L'autore era un certo Harry Grey, pseudonimo di David Aaronson. Di lui poco o nulla si sa, pare fosse un vero gangster che ha raccontato la sua vera storia. Nel 1984 Sergio Leone trasformò il libro in un film, C'era una volta in America, un capolavoro del cinema con un cast di tutto rispetto. Robert De Niro era Noodles, James Woods Maxie. Le vicende si svolgono in un arco temporale crescente. I quattro sono bambini e imparano che per loro la vita sarà dura. Dai piccoli furti alle commissioni per il professore (in genere roba di droga). Le case in cui vivono sono fredde, i palazzi fatiscenti. Qualche puttana allieta le giornate in un sottoscala. Ma i quattro hanno la stoffa giusta, sono dei duri e arriverà anche per loro il momento non solo della crescita ma della consacrazione sul campo. La Combination, ovvero gli Stati Generali di tutta la mala newyorkese, li ingloba, affida loro l'Est Side e comincia a utilizzarli per le missioni più delicate. Il salto di qualità avviene, dalla gestione degli speakeasy alle sale giochi, ai bar, ai teatri. Il romanzo di Grey è uno spaccato straordinario di vite ed emozioni. È un quadretto poetico di una nazione fatta di e dai cattivi. Belli e dannati. Spietati e affascinanti. Il malaffare come via di riscatto da un destino di stenti. Il colore che predomina su queste pagine è il marrone. Della terra, del fango e dei completi kitsch da bullo. Poi il grigio dell'asfalto. Del fumo dei locali. Odori di fritto, olezzi di whisky, scarpe appena lucidate sui tavoli. Sesso e sudore nei bordelli o nei migliori alberghi pagati coi soldi sporchi. Donne che, come Dolores, cercano di fare quello che ogni donna vorrebbe provare a fare nella sempiterna società dello spettacolo che è nata molto prima di Guy Debord: la ballerina e poi l'attrice di Hollywood e che per questo pianta in asso Noodles che per tutta risposta la violenterà in macchina sotto lo sguardo incredulo del tassista (una delle scene più potenti del libro).

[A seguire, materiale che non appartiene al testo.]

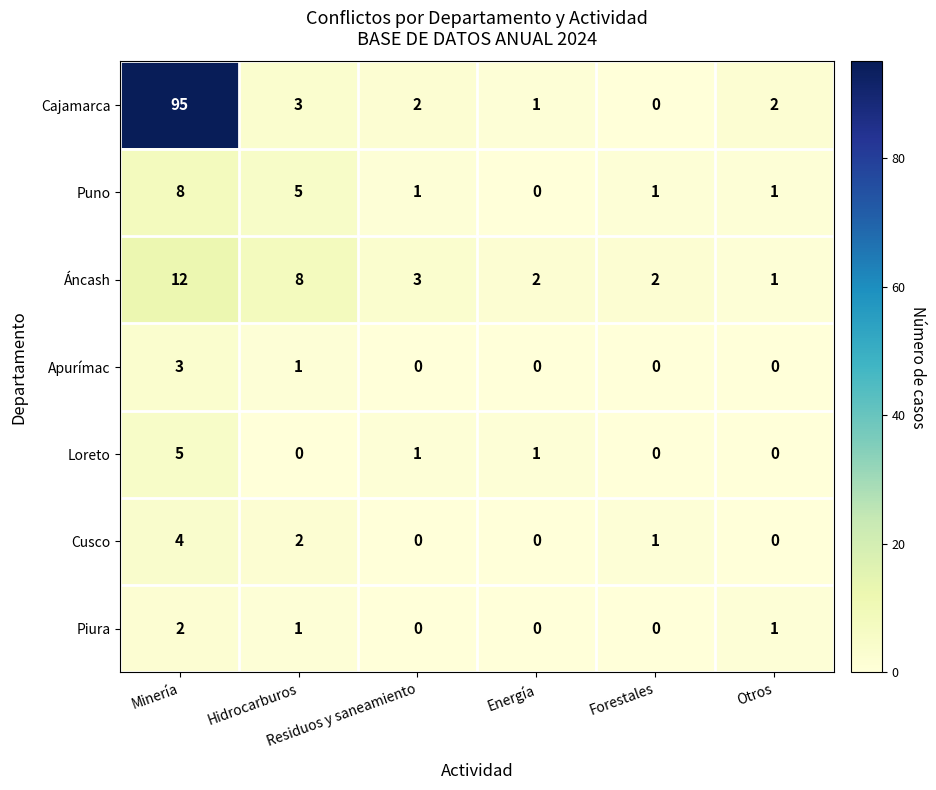

What is the sum of all Cajamarca values?

103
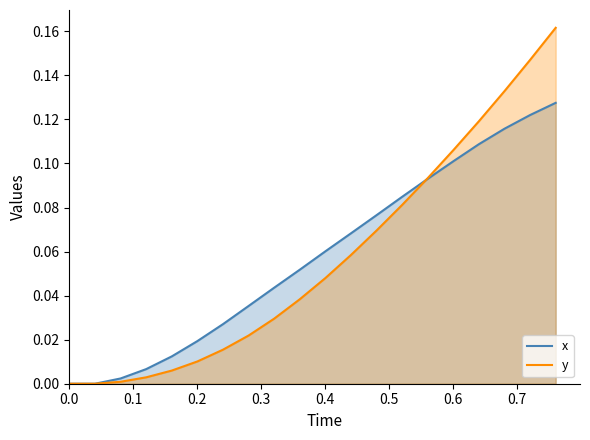

How many lines are shown in the chart?

2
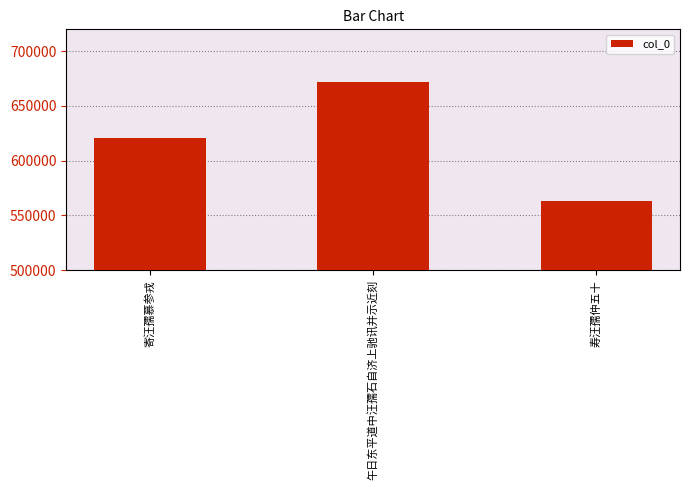

The chart shows a value of 620592 at 寄汪孺慕参戎. True or false?

True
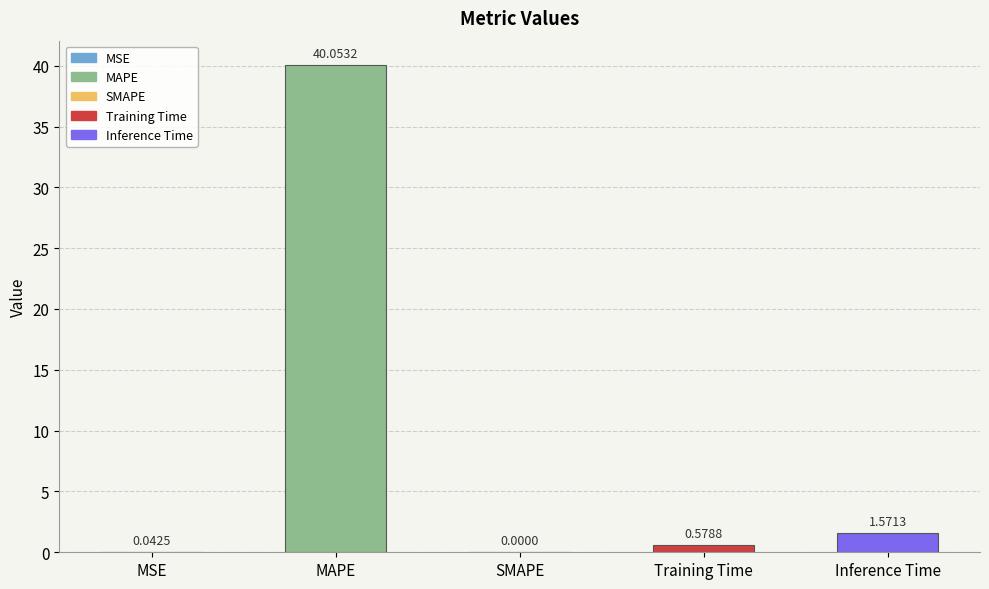

What is the maximum value shown in the chart?

40.1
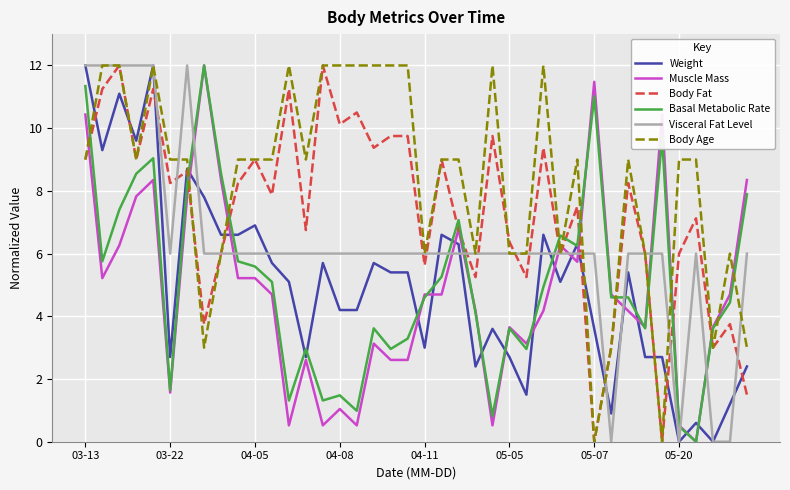

What is the greatest value displayed?

12.0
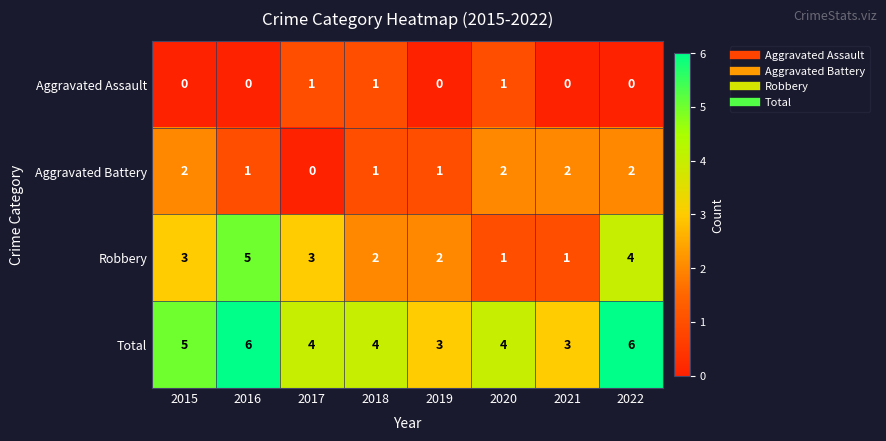

Which series has the largest total across all categories?

Total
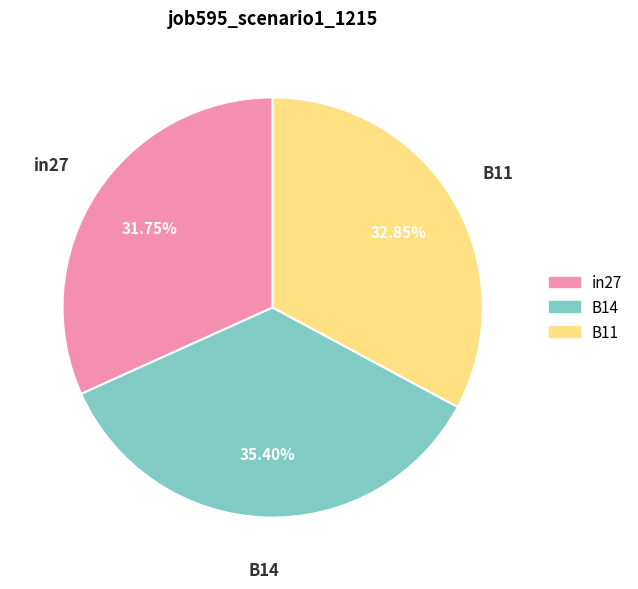

Which category has the biggest portion of the pie?

B14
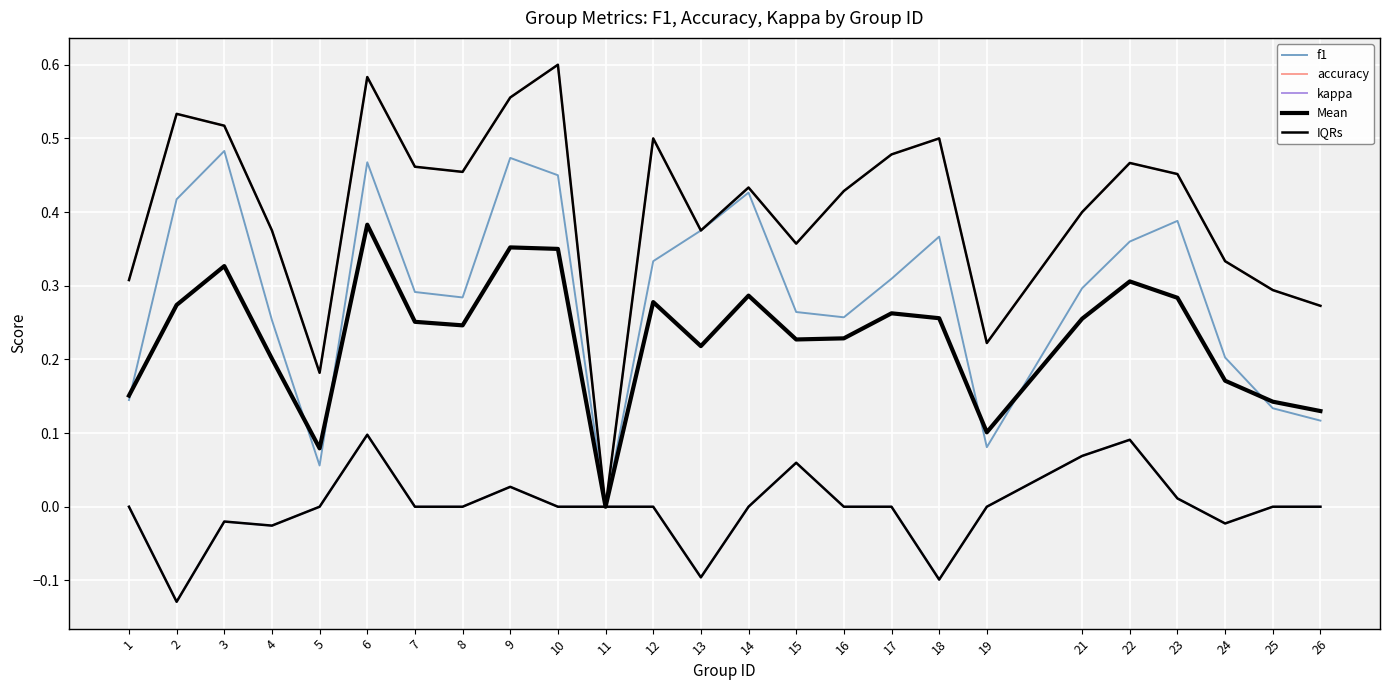

Does the chart display data point markers on the line(s)?

No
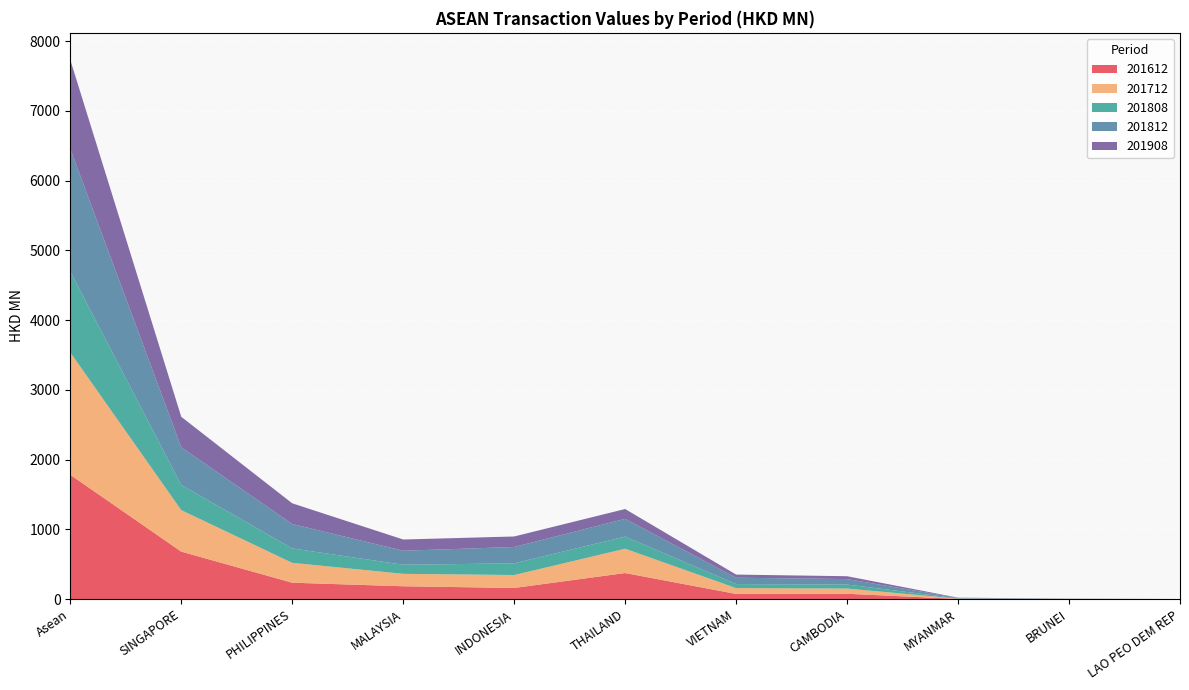

Reading right to left, what are all the values shown in this chart?

201612: LAO PEO DEM REP=0.1	BRUNEI=1.0	MYANMAR=2.3	CAMBODIA=75.7	VIETNAM=73.1	THAILAND=372.9	INDONESIA=158.9	MALAYSIA=183.4	PHILIPPINES=234.3	SINGAPORE=680.2	Asean=1781.7
201712: LAO PEO DEM REP=0.1	BRUNEI=1.2	MYANMAR=3.3	CAMBODIA=74.8	VIETNAM=83.7	THAILAND=348.3	INDONESIA=185.4	MALAYSIA=178.2	PHILIPPINES=284.6	SINGAPORE=594.6	Asean=1754.2
201808: LAO PEO DEM REP=0.0	BRUNEI=1.0	MYANMAR=4.8	CAMBODIA=57.1	VIETNAM=57.7	THAILAND=174.4	INDONESIA=167.4	MALAYSIA=130.2	PHILIPPINES=206.8	SINGAPORE=361.1	Asean=1160.5
201812: LAO PEO DEM REP=0.1	BRUNEI=2.0	MYANMAR=6.2	CAMBODIA=78.7	VIETNAM=91.2	THAILAND=254.6	INDONESIA=234.7	MALAYSIA=200.9	PHILIPPINES=350.6	SINGAPORE=540.3	Asean=1759.3
201908: LAO PEO DEM REP=0.0	BRUNEI=0.5	MYANMAR=3.1	CAMBODIA=41.0	VIETNAM=45.1	THAILAND=140.6	INDONESIA=150.6	MALAYSIA=161.0	PHILIPPINES=296.4	SINGAPORE=436.9	Asean=1275.2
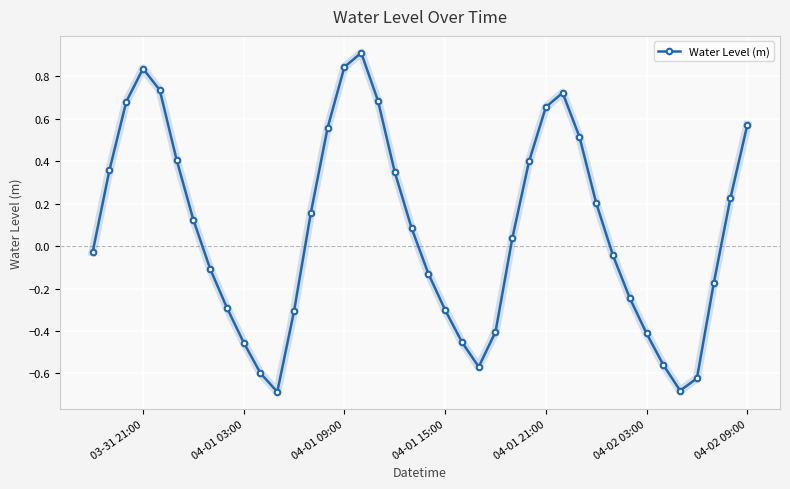

How many categories are shown in the chart?

40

La scrittura di Grey è forte e virile. Ma nello stesso tempo straziante. A tratti esilarante. Questi sì che sono simpatiche canaglie, non quei criminali orrendi di Romanzo Criminale. Di questi non si fanno, né si sono fatte T-Shirt, né serie Tv né giochini o accendini da bar. Perché sono uomini veri. Con tanto d fegato e un cuore. Grey, ex gangster newyorkese, racconta uno spaccato reale di gente umana, che prima di ammazzare qualcuno ci pensava dieci volte, che se poteva aiutare un miserabile (come il vecchio scrivano del Casinò del New Jersey che vengono chiamati a liberare da un politico locale truffaldino e razzista) lo faceva. C'era una volta in America è una pietra miliare della letteratura di genere e ringraziamo la casa editrice Mattioli 1885 per averlo ritirato fuori. Perché ci ricorda che è esistita un'America che non era Wasp e che per affermarsi ha dovuto tirare fuori i denti e le unghie. Non è nemmeno l'America di Al Capone e dei tanti malavitosi siciliani o calabresi tanto cari agli Scorsese chic. È un'America in cui la mala si schiera coi sindacati contro i padroni (avete capito bene!) e assolda un esercito di buzzurri per spaccare teste a crumiri e sobillatori vari pagati dai padroni per far fallire gli scioperi (a Bersani e alla Finocchiaro farebbe bene leggerlo!). Da quel che vediamo oggi è un'America che non esiste più. Nemmeno sulle maniche di camicia arrotolate di un Obama in formato Goldman Sachs. O forse esiste ancora, ma solo nei sogni di chi, come il quartetto, un giorno pensò bene di provare a forzare la cittadella del potere di carta moneta, la Federal Reserve. Con risultati che ovviamente non vi diremo.